Wisconsin v. Yoder (1972)

Supreme Court Case.

A Wisconsin statute required parents of children aged 16 and under to send their children to a formal school. The  Yoder parents and the others were charged, tried in a state criminal court, found guilty. The parents appealed the case, arguing their religion prevented them from sending their children to public schools at this age.  The Court found making the Amish attend schools would expose them to attitudes and values that ran counter to their beliefs. In fact, the Court also said that forcing the Amish teens to attend would interfere with their religious development and integration into Amish society. The Court also realized that stopping schooling a couple years early for members of this community who continued informal vocational education, did not make them burdens on society. Read the Court’s opinion and answer the questions below.

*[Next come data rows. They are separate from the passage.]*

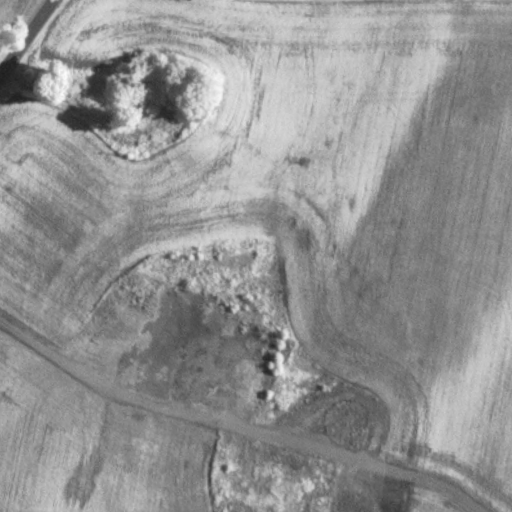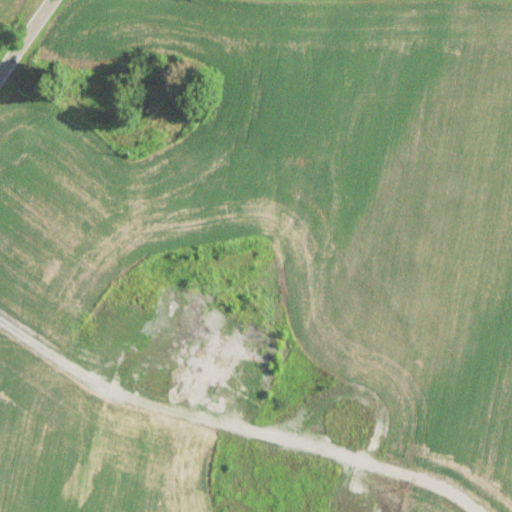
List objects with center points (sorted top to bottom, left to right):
road: (36, 53)
crop: (256, 256)
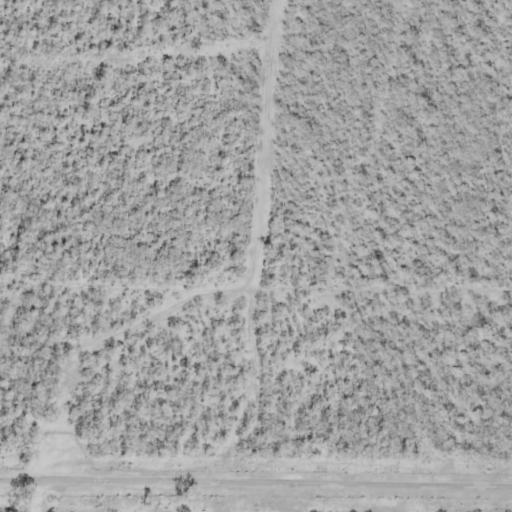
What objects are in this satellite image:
road: (256, 492)
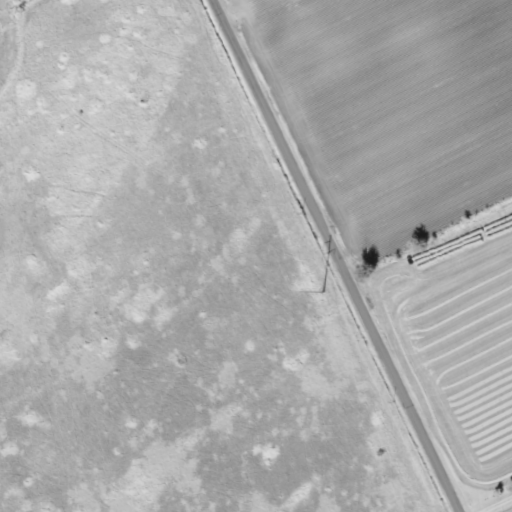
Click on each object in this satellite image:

. . . Formal high school education beyond the eighth grade is contrary to Amish beliefs not only because it places Amish children in an environment hostile to Amish beliefs, with increasing emphasis on competition in class work and sports and with pressure to conform to the styles, manners, and ways of the peer group, but also because it takes them away from their community, physically and emotionally, during the crucial and formative adolescent period of life. During this period, the children must acquire Amish attitudes favoring manual work and self-reliance and the specific skills needed to perform the adult role of an Amish farmer or housewife. They must learn to enjoy physical labor. Once a child has learned basic reading, writing, and elementary mathematics, these traits, skills, and attitudes admittedly fall within the category of those best learned through example and ‘doing,’ rather than in a classroom. And, at this time in life, the Amish child must also grow in his faith and his relationship to the Amish community if he is to be prepared to accept the heavy obligations imposed by adult baptism. In short, high school attendance with teachers who are not of the Amish faith — and may even be hostile to it—interposes a serious barrier to the integration of the Amish child into the Amish religious community. Dr. John Hostetler, one of the experts on Amish society, testified that the modern high school is not equipped, in curriculum or social environment, to impart the values promoted by Amish society . . .Majority Opinion by Mr. Justice Warren Burger
Questions:

1. What force(s) might an Amish teenager face in public schools that go against their religion?

2. What is it the Amish people want their teens to focus on at that time in their lives?

3. Which constitutional clause did the state of Wisconsin violate in this story?